• [Input data]
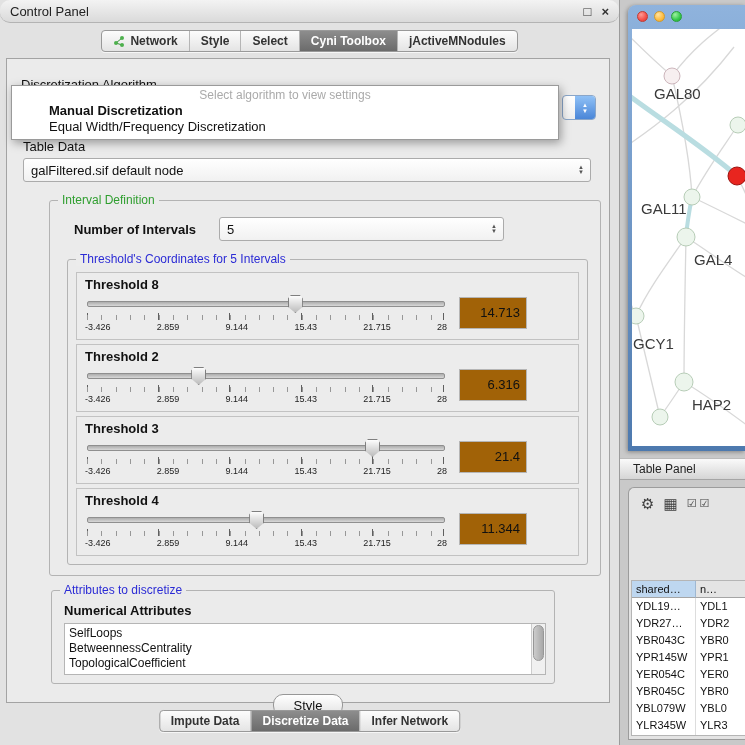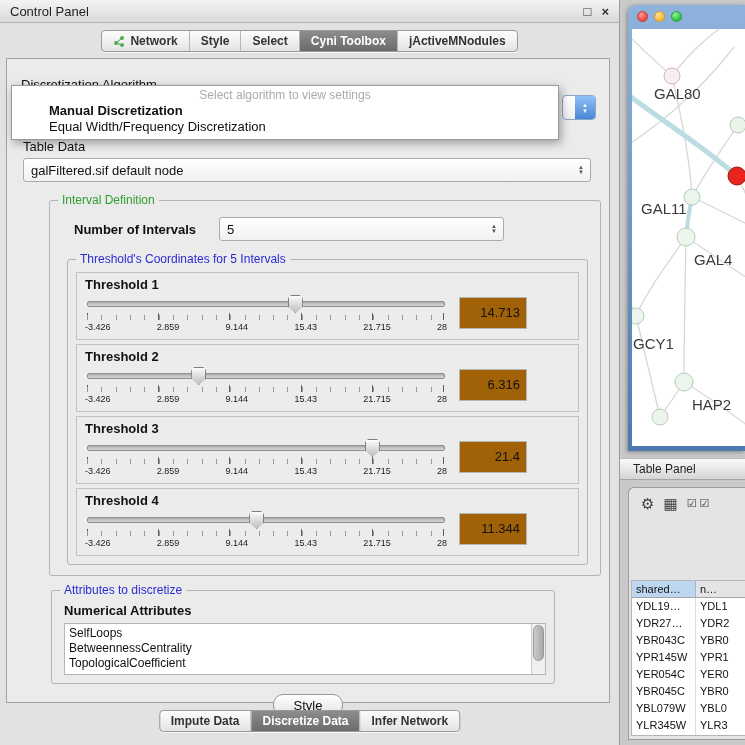--- a/index.html
+++ b/index.html
@@ -8,7 +8,7 @@
   
   .cp{position:absolute;left:0;top:0;width:619px;height:745px;background:#e2e2e2;border-right:1px solid #9b9b9b;}
   .cp-titlebar{height:22px;background:linear-gradient(#f3f3f3,#dadada);border-bottom:1px solid #b3b3b3;
-               display:flex;align-items:center;padding:0 10px;font-size:13px;color:#222;}
+               display:flex;align-items:center;padding:0 10px;font-size:13px;color:#222;border-radius:10px;}
   .tb-icons{margin-left:auto;display:flex;gap:10px;font-size:13px;color:#333;}
   .tb-icons span{cursor:default;}
   .tabbar{height:36px;display:flex;align-items:center;justify-content:center;}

• [Directive] What is needed is an exact printout of every record above, with the pictures left out.

• [Answer space]
--- a/index.html
+++ b/index.html
@@ -8,7 +8,7 @@
   
   .cp{position:absolute;left:0;top:0;width:619px;height:745px;background:#e2e2e2;border-right:1px solid #9b9b9b;}
   .cp-titlebar{height:22px;background:linear-gradient(#f3f3f3,#dadada);border-bottom:1px solid #b3b3b3;
-               display:flex;align-items:center;padding:0 10px;font-size:13px;color:#222;}
+               display:flex;align-items:center;padding:0 10px;font-size:13px;color:#222;border-radius:10px;}
   .tb-icons{margin-left:auto;display:flex;gap:10px;font-size:13px;color:#333;}
   .tb-icons span{cursor:default;}
   .tabbar{height:36px;display:flex;align-items:center;justify-content:center;}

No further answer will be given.